Find each line below that contains the word "values" and copy those lines. Case counts.

PROVIDED ENTRIES:
>>>>>

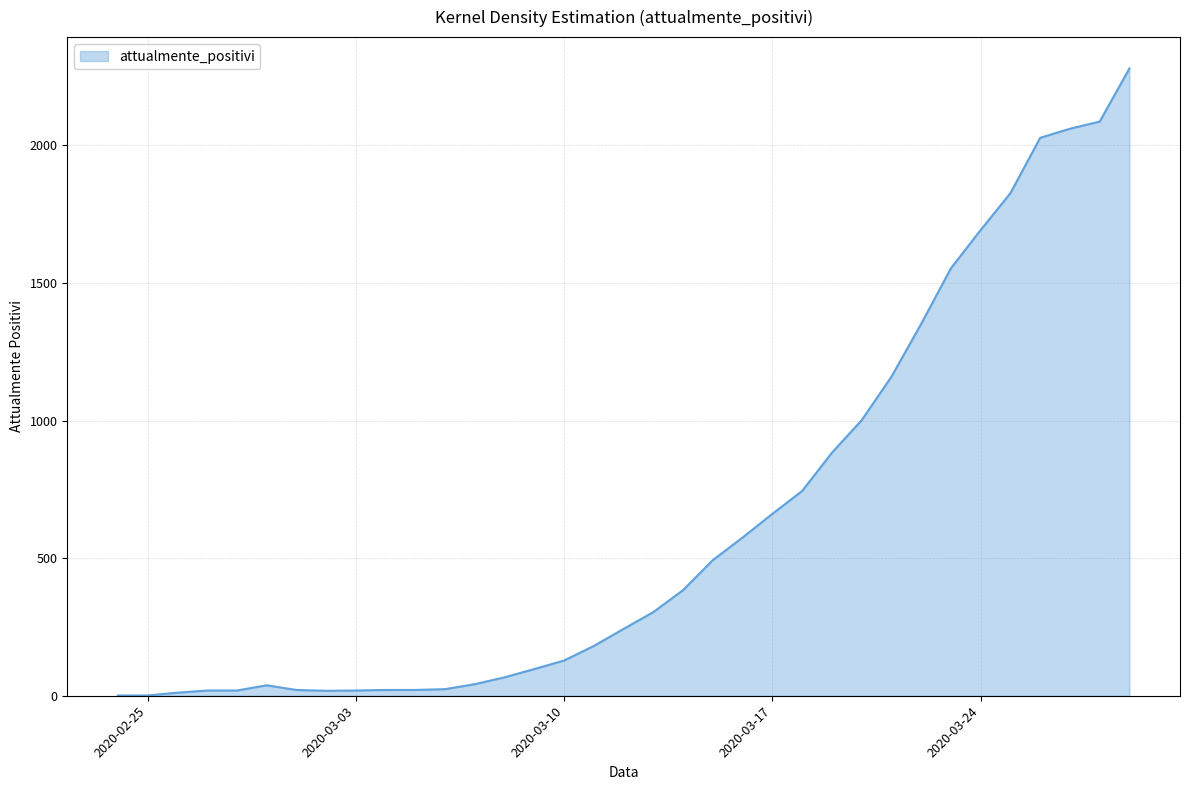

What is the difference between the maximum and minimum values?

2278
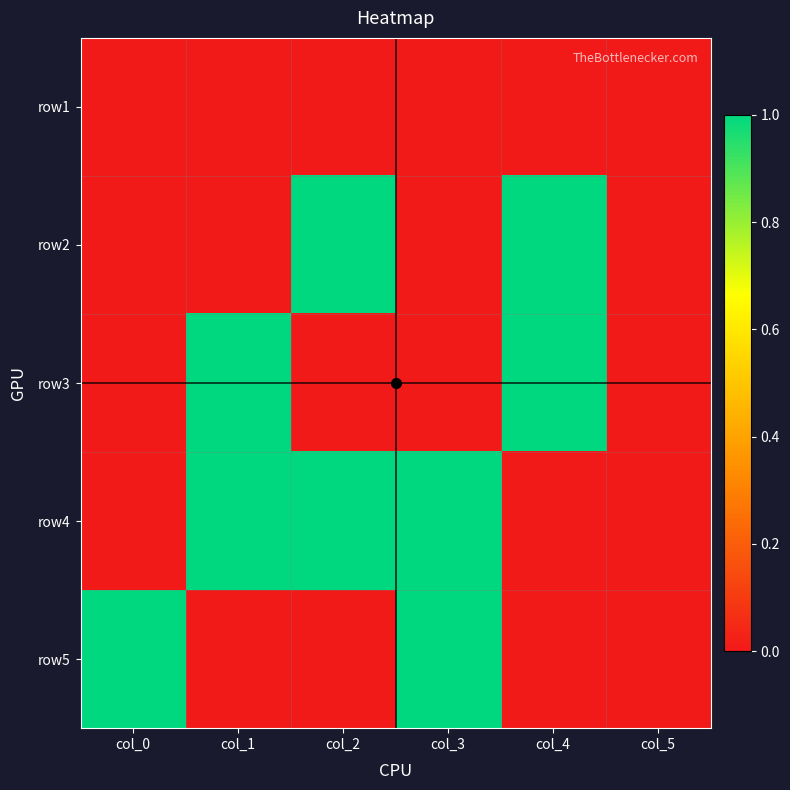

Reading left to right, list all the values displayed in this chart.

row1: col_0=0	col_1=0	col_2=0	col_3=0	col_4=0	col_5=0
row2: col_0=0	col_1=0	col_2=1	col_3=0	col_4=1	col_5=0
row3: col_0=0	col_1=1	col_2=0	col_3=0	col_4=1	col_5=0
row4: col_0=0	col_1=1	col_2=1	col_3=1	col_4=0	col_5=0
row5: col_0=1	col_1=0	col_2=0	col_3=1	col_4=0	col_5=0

<<<<<
>>>>>

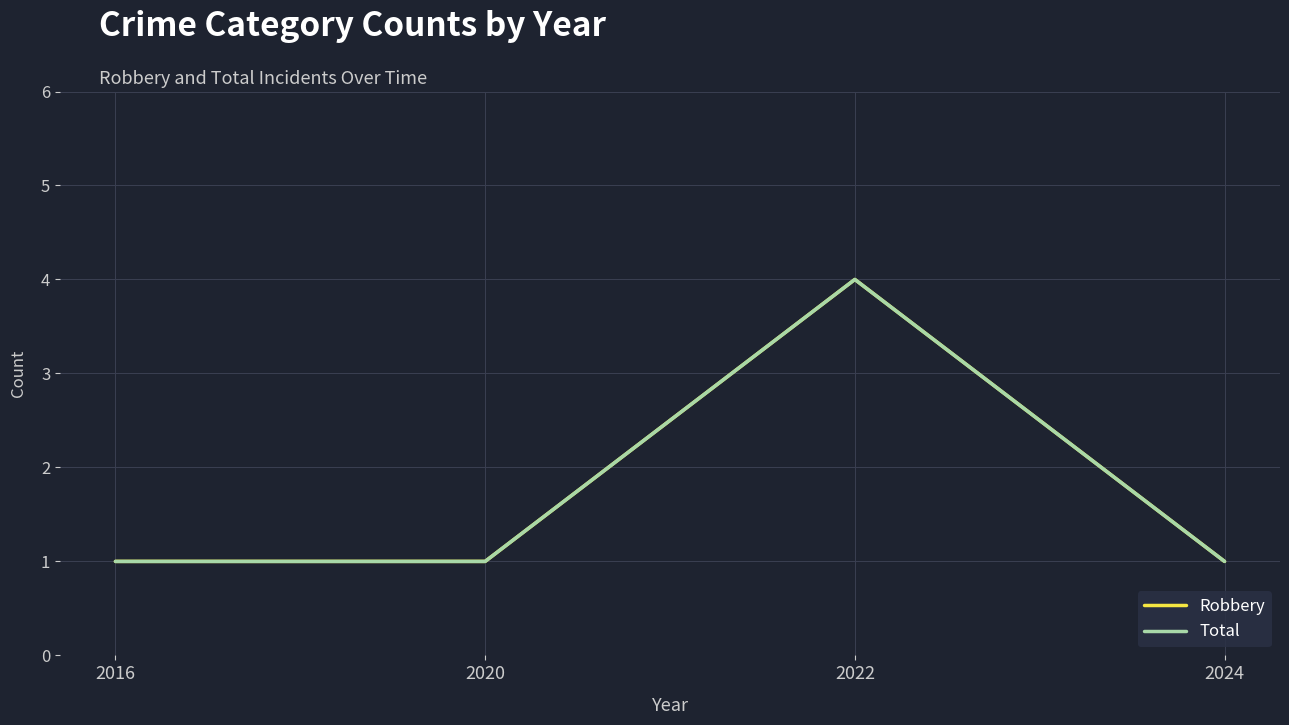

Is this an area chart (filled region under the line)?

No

<<<<<

ANSWER BOX:
What is the difference between the maximum and minimum values?
Reading left to right, list all the values displayed in this chart.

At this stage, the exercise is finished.